Spain wants TV to chip in for local pix

With Popular majority, measure almost certain to become law

MADRID — If you’ve just decided to write off Germany as a potential pic partner, spare a thought for Spain. Spanish film production looks set to receive a $160 million windfall.

The cause is new legislation, unveiled Thursday in Parliament, which will oblige Spanish broadcasters to commit 3% of their total annual revenue to invest in local films. That revenue ran at some 996 billion pesetas ($5.4 billion) last year.

Pics eligible to tap this money include international co-productions with a partner that qualifies for Spanish nationality.

The legislation came from Spain’s ruling Popular party as an amendment to an upcoming film law.

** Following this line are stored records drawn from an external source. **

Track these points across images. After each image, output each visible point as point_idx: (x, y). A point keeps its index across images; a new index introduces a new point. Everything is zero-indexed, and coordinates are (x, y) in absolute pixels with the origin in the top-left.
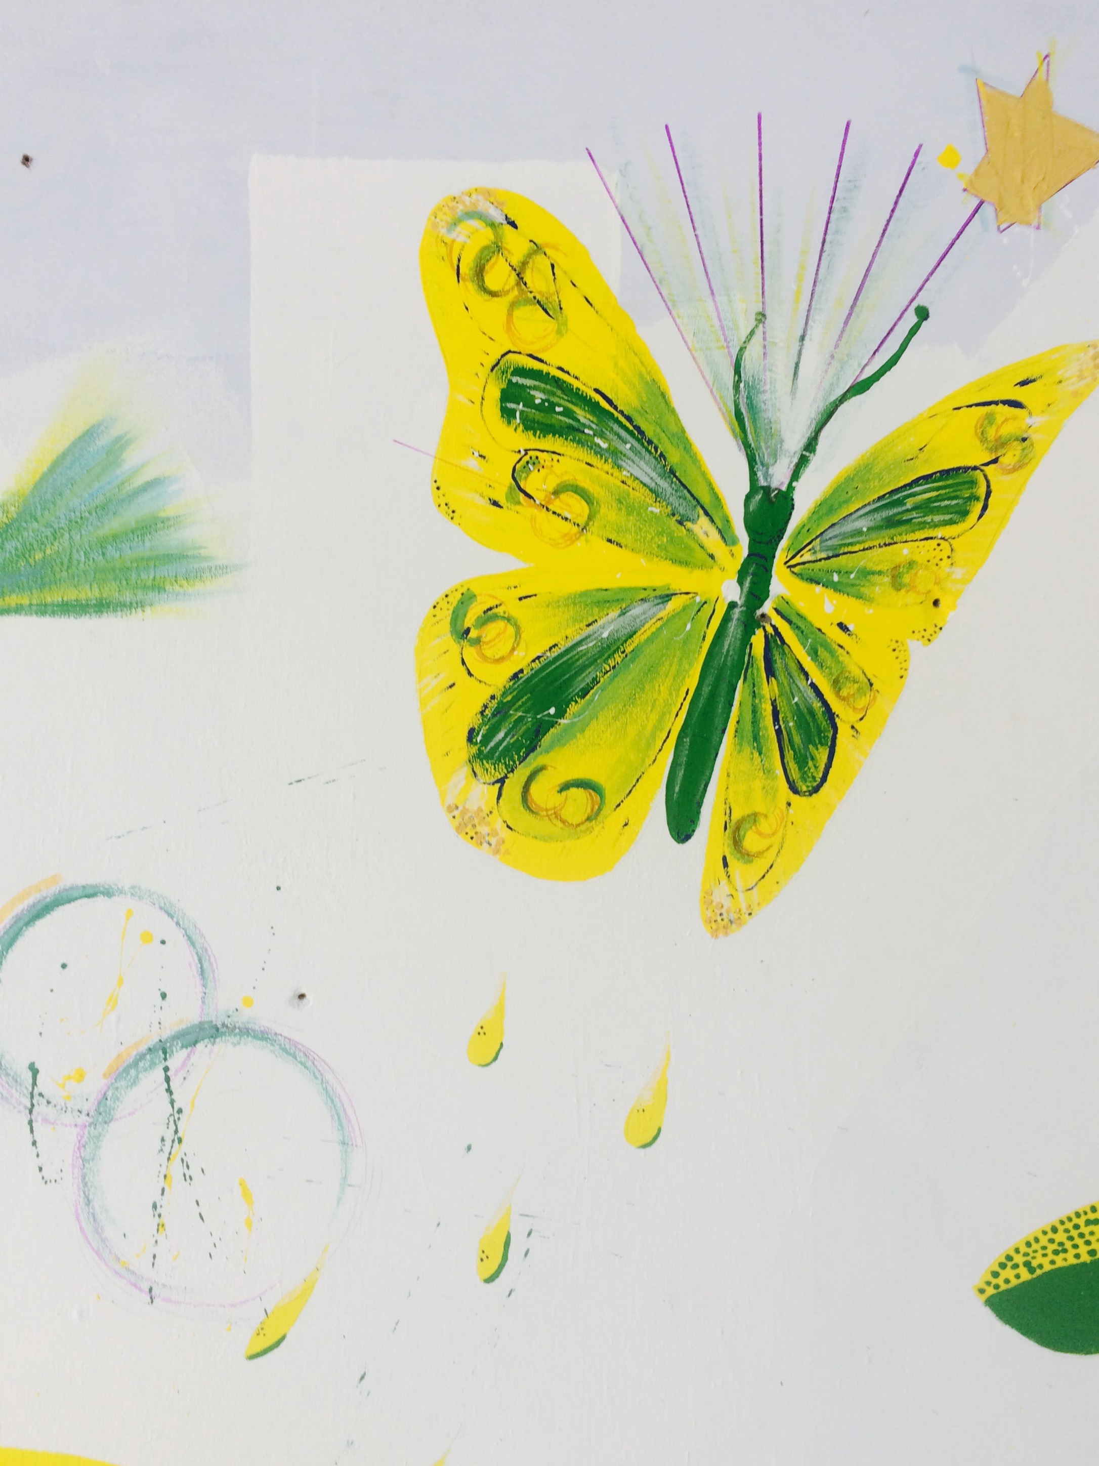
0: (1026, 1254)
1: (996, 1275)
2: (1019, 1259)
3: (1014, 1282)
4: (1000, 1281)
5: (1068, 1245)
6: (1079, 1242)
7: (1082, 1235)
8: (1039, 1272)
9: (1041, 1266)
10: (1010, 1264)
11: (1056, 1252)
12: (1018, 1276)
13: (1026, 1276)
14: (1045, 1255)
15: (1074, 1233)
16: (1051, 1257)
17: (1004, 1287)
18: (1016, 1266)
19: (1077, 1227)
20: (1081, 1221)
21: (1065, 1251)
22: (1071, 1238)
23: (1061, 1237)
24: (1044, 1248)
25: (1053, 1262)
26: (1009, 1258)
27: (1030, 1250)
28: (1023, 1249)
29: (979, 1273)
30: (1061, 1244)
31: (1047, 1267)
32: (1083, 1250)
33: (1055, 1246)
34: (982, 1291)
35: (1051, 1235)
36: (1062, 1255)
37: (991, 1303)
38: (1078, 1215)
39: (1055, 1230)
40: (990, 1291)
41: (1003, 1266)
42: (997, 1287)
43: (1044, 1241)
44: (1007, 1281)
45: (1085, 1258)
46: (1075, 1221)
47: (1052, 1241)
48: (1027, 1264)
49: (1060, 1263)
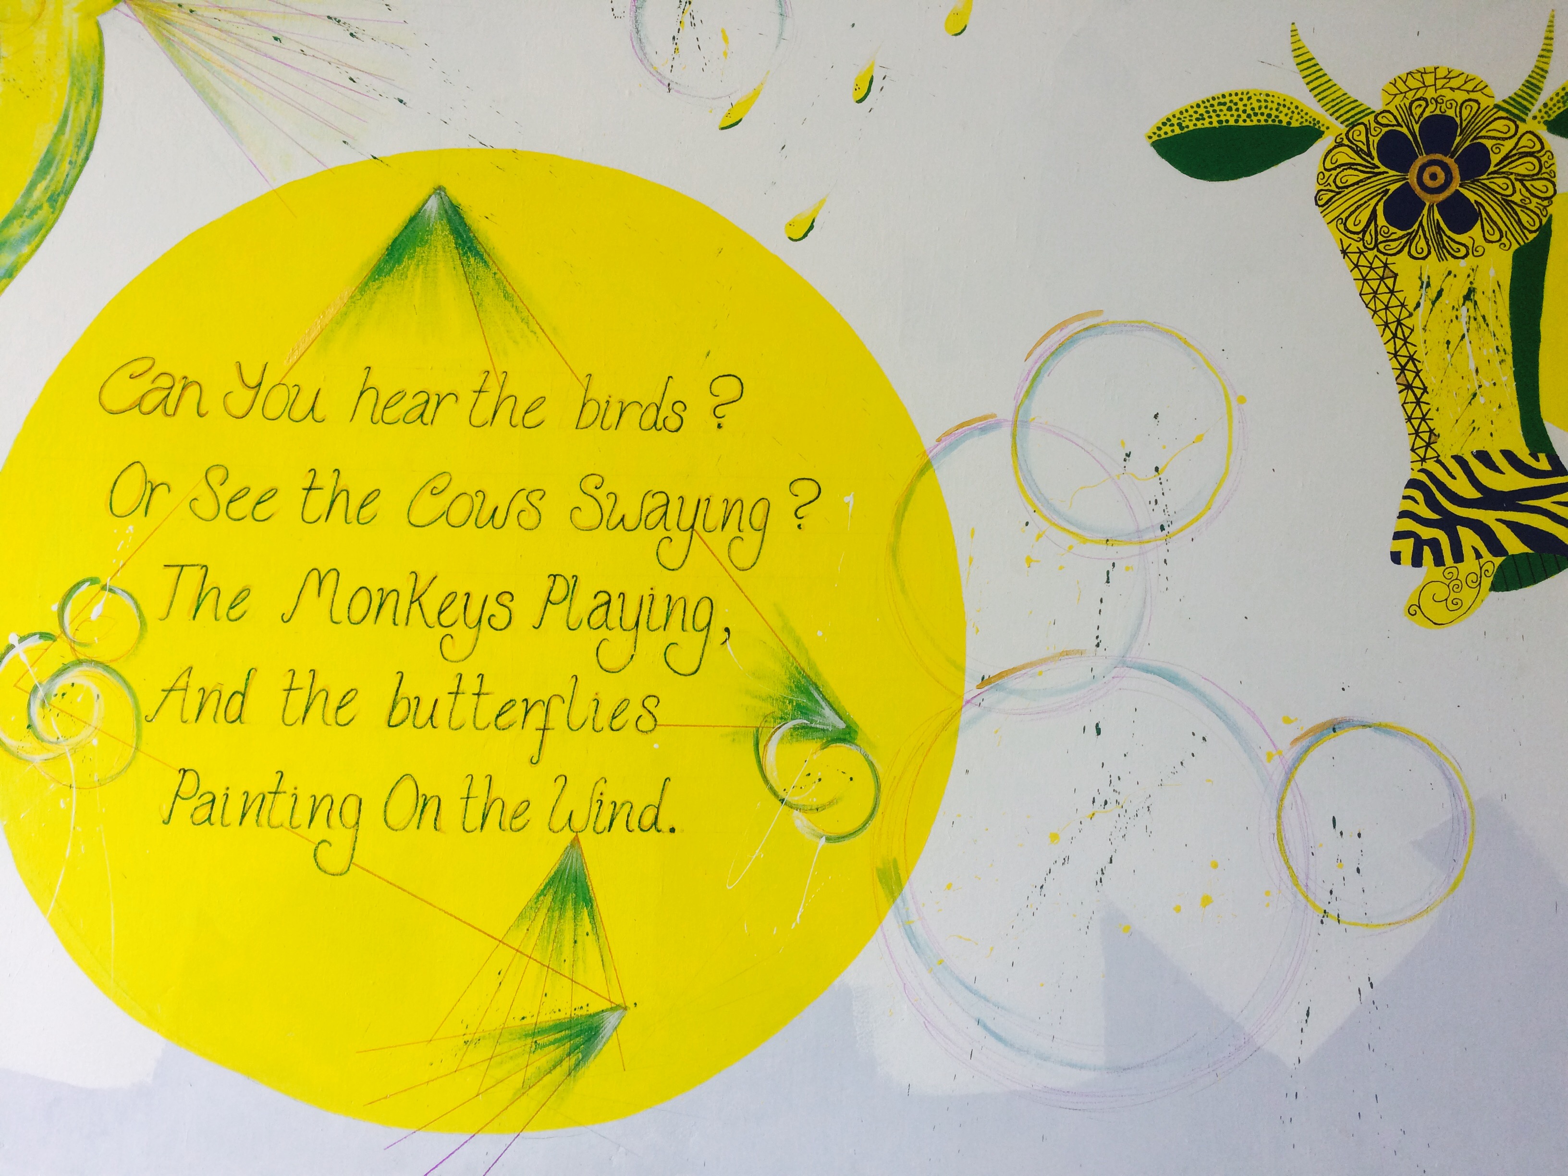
0: (1179, 119)
1: (1159, 129)
2: (1175, 121)
3: (1170, 134)
4: (1162, 133)
5: (1206, 116)
6: (1212, 114)
7: (1214, 111)
8: (1186, 130)
9: (1187, 127)
10: (1169, 123)
11: (1198, 119)
12: (1173, 131)
13: (1178, 131)
14: (1191, 120)
15: (1210, 109)
16: (1194, 122)
17: (1163, 136)
18: (1172, 125)
19: (1212, 106)
20: (1215, 103)
21: (1204, 119)
22: (1208, 112)
23: (1202, 110)
24: (1191, 116)
25: (1195, 125)
26: (1169, 120)
27: (1181, 117)
28: (1178, 115)
29: (1150, 127)
30: (1202, 115)
31: (1192, 128)
32: (1215, 119)
33: (1198, 116)
34: (1150, 137)
35: (1196, 109)
36: (1201, 122)
37: (1155, 145)
38: (1214, 99)
39: (1198, 106)
40: (1155, 138)
41: (1164, 124)
42: (1159, 136)
43: (1191, 112)
44: (1166, 133)
45: (1215, 124)
46: (1212, 102)
47: (1196, 112)
48: (1179, 125)
49: (1199, 126)
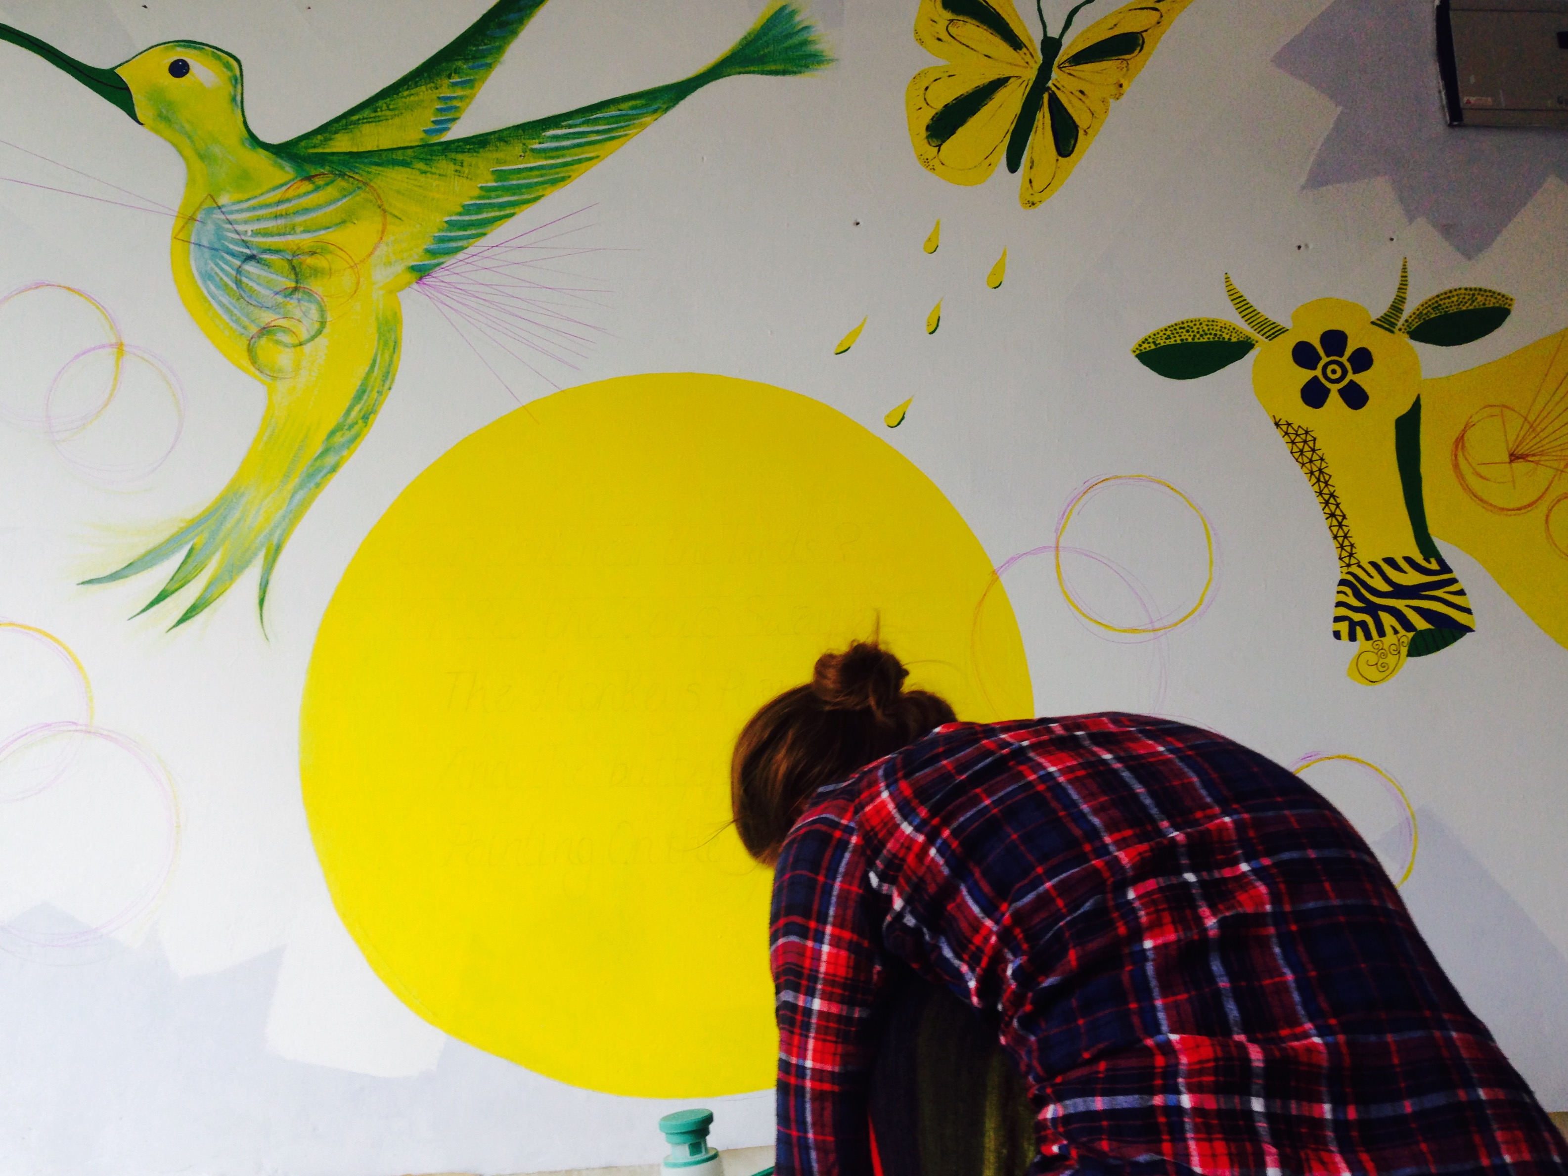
0: (1153, 339)
1: (1140, 346)
2: (1150, 340)
3: (1148, 349)
4: (1142, 348)
5: (1172, 336)
6: (1176, 335)
7: (1177, 333)
8: (1159, 346)
9: (1159, 344)
10: (1146, 342)
11: (1166, 339)
12: (1150, 347)
13: (1153, 347)
14: (1161, 339)
15: (1174, 332)
16: (1164, 340)
17: (1144, 351)
18: (1149, 343)
19: (1175, 329)
20: (1177, 327)
21: (1170, 338)
22: (1173, 334)
23: (1168, 333)
24: (1161, 337)
25: (1165, 342)
26: (1146, 340)
27: (1155, 337)
28: (1153, 336)
29: (1134, 345)
30: (1169, 336)
31: (1162, 344)
32: (1178, 339)
33: (1166, 336)
34: (1134, 352)
35: (1164, 332)
36: (1169, 340)
37: (1137, 356)
38: (1176, 325)
39: (1166, 330)
40: (1138, 352)
41: (1144, 342)
42: (1141, 350)
43: (1161, 334)
44: (1145, 348)
45: (1179, 342)
46: (1175, 327)
47: (1165, 334)
48: (1154, 342)
49: (1168, 342)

It is almost certain to hit the statute books, since the Popular party enjoys a comfortable majority.

The TV quota looks set to boost Spanish production levels further. In 2000, 104 local pics were produced. The jury is still out, however, as to whether the film legislation will improve the standards of production.

“The danger is that a lot of low-budget, low-interest films will be produced,” said one producer. Signs are, however, that broadcasters’ co-production investment in Spanish pics with indie producers could count toward the quota.

“If that were to happen, nets would be encouraged to take a bigger commitment in higher-tab projects,” said one TV exec.